Pour autant, il ne veut ... surtout pas s'emballer à l'heure d'affronter le gratin mondial lors de la Coupe du Monde des Clubs de la FIFA, Japon 2011. "J'ai toujours cherché à avancer pas à pas, à mon rythme, je vais continuer à me montrer patient."
Affection réciproque
Ses premiers pas, justement, il les fait chez les jeunes de l'Academie de Feyenoord au Ghana, avant de retourner au pays pendant deux ans en prêt à l'Asante Kotoko, le temps de frotter ses 58 kilos aux réalités du terrain et de la compétition.
Falfoul, son surnom au Taraji, décide ensuite de tenter l'aventure tunisienne avec l'Espérance. Les débuts sont hésitants mais l'arrivée de Nabil Maaloul à la tête de l'équipe en 2010 change la donne. Il est dans les bons papiers de l'entraîneur et l'affection est réciproque. "Il est comme un père pour tous, on l'écoute et il prend le temps d'expliquer ses choix, de parler. Il ne laisse personne sur le côté, il communique beaucoup", assure-t-il.

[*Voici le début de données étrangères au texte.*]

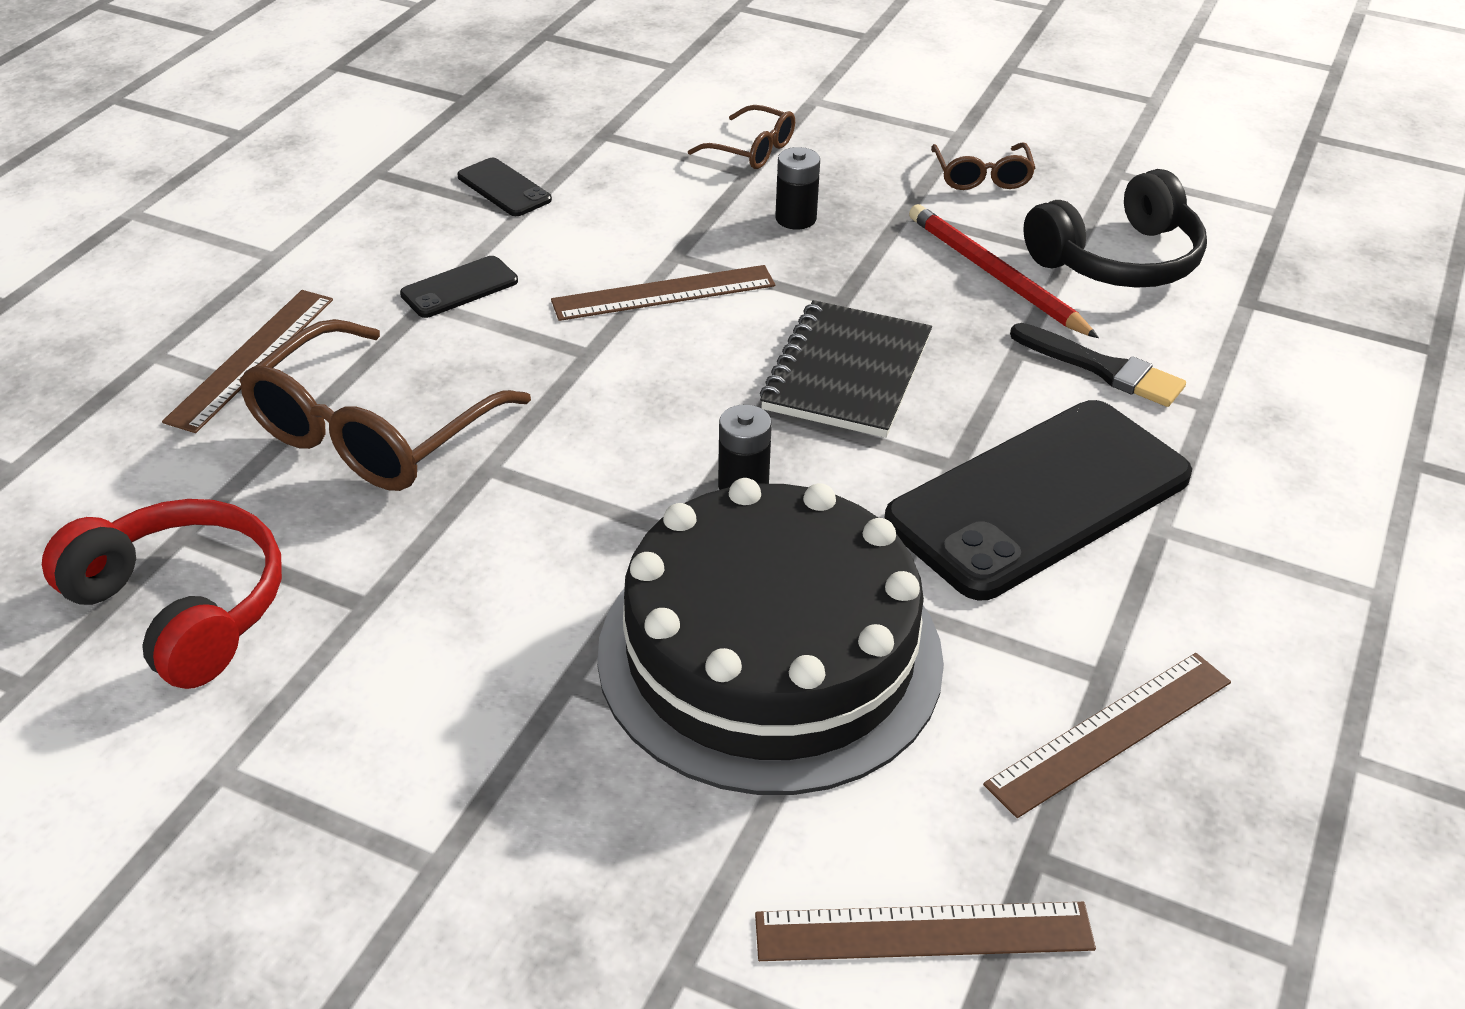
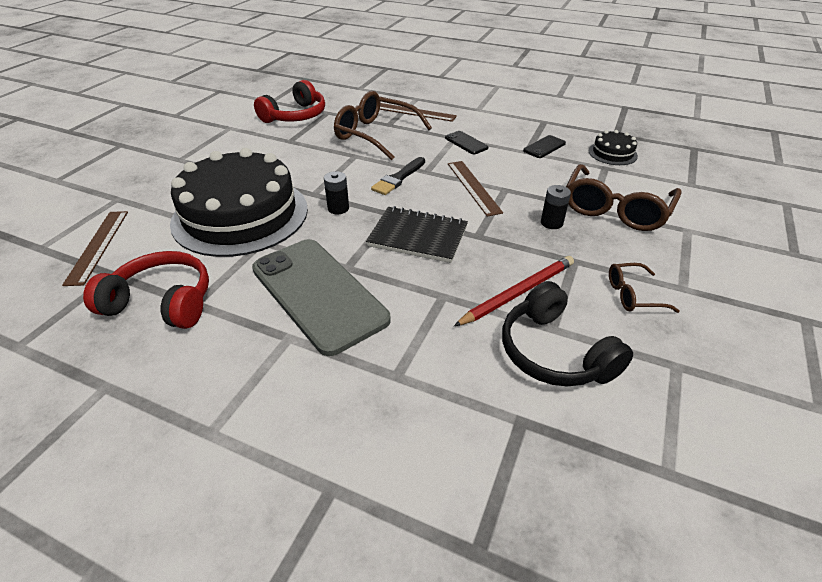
camera: 90 degrees right, 0 degrees up
(547, 117) = (612, 153): none -> black cake
(752, 150) = (615, 209): brown glasses -> brown glasses, size x1.96
(1039, 498) = (318, 293): black phone -> grey phone
(1102, 368) = (430, 330): black brush -> black brush (398, 178)
(1110, 732) = (162, 302): brown ruler -> red headphones

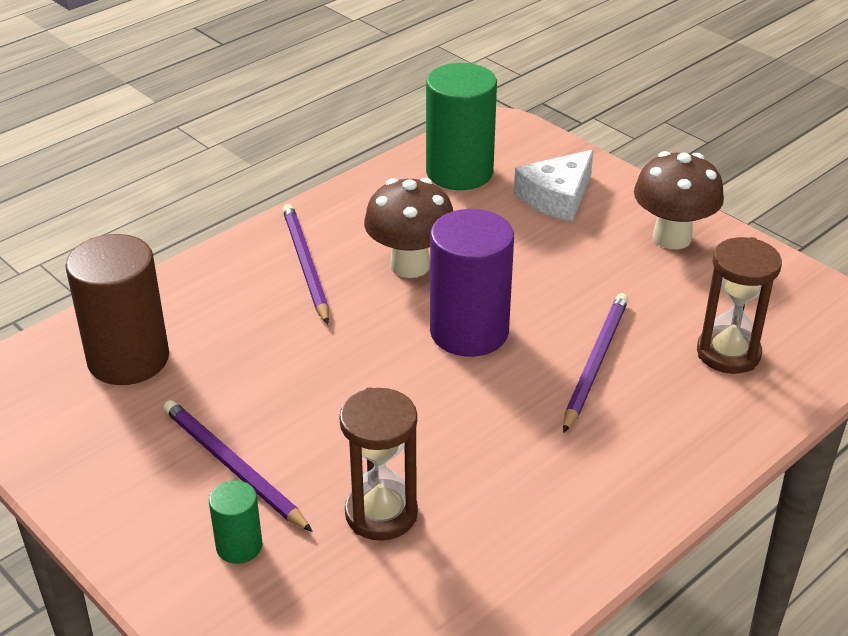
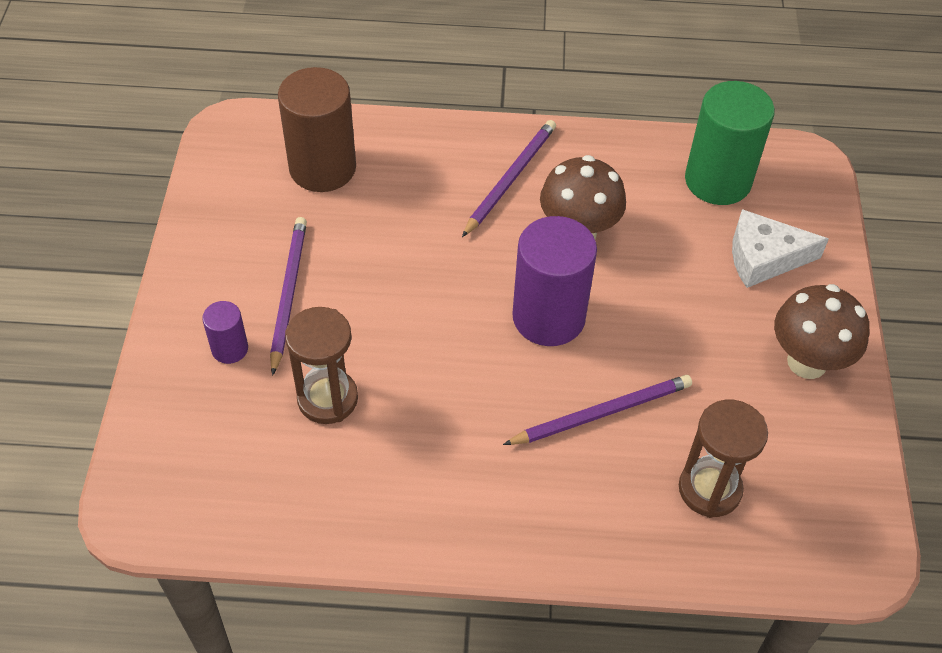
camera: 45 degrees right, 15 degrees up
(239, 546) = (230, 349): green cylinder -> purple cylinder

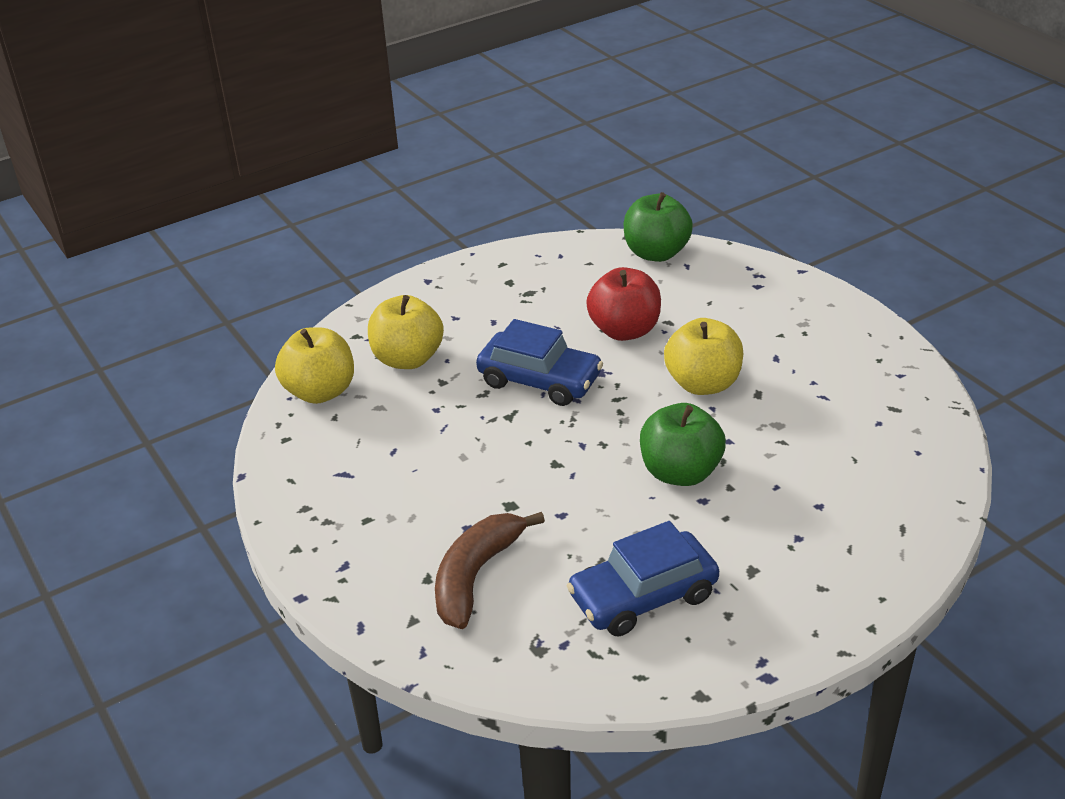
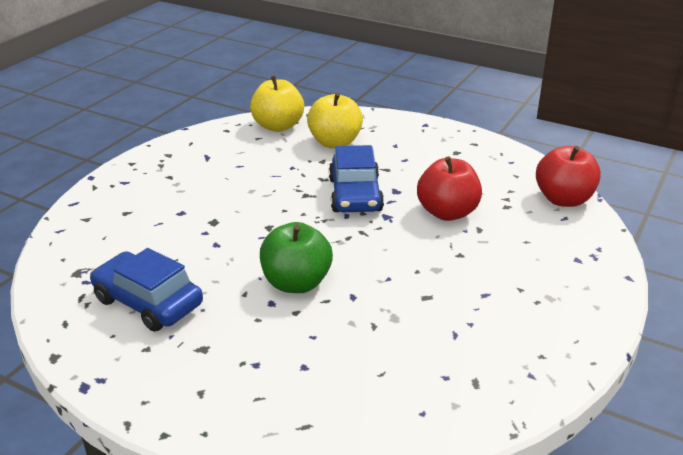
camera: 60 degrees right, 5 degrees down
(476, 576) = (136, 229): brown banana -> none
(656, 253) = (563, 199): green apple -> red apple
(703, 384) = (414, 266): yellow apple -> none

L'entraîneur a donc dû expliquer clairement au Ghanéen pourquoi il n'a pas encore gagné définitivement ses galons de titulaire, le technicien tunisien lui préférant des joueurs plus attachés à une mission purement défensive lors de certaines joutes. Le défenseur d'1m68 ne s'en formalise pas. "L'entraîneur a ses propres idées tactiques, j'écoute ses explications et je fais tout pour répondre au mieux à ses attentes".
Le discours est convenu mais semble sincère dans la bouche d'un joueur qui préfère répondre à ses entraîneurs sur le terrain, en club comme en sélection. Ses performances dans le championnat ghanéen avaient attiré l'attention du sélectionneur de l'époque, Claude Le Roy, en 2009. Le défenseur avait savouré ses premières minutes avec les Black Stars mais, non retenu lors de la Coupe du Monde de la FIFA, Afrique du Sud 2010, il a dû se résoudre la mort dans l'âme à suivre ses compatriotes de sa télévision. Le natif de Kumasi veut tout donner pour retrouver les sensations du maillot national. Son but en finale de la Ligue des champions d'Afrique constitue sans doute un très bon signal vers le nouveau sélectionneur, Goran Stevanović
Patience et travail
L'homme de 25 ans se plait à répéter que la meilleure voie pour progresser est celle de la patience et du travail. "Je suis posé, je cherche toujours à me concentrer sur le prochain objectif, à évoluer pas à pas". Sa participation à la Coupe du Monde des Clubs de la FIFA pourra lui permettre d'en faire de nombreux si le champion d'Afrique trouve son meilleur football. Afful y croit. "Nous avons l'ambition de réaliser de bonnes performances au Japon. Même si la mission s'annonce difficile, elle n'a rien d'impossible avec nos qualités", annonce le défenseur, qui avait déjà marqué l'an dernier le seul but tunisien lors de la finale continentale perdue contre le TP Mazembe. "Nous sommes capables de faire du chemin dans cette compétition".
La prochaine étape pour Afful et ses partenaires se nomme Al Sadd, les Espérantistes affronteront les Qataris pour obtenir le droit de se mesurer au FC Barcelone en demi-finale. Un défi de taille mais Afful se rattache à sa méthode simple mais efficace : prendre du recul par rapport à la pression et se concentrer sur son jeu. Comme il l'a fait avant la finale de Ligue des champions d'Afrique.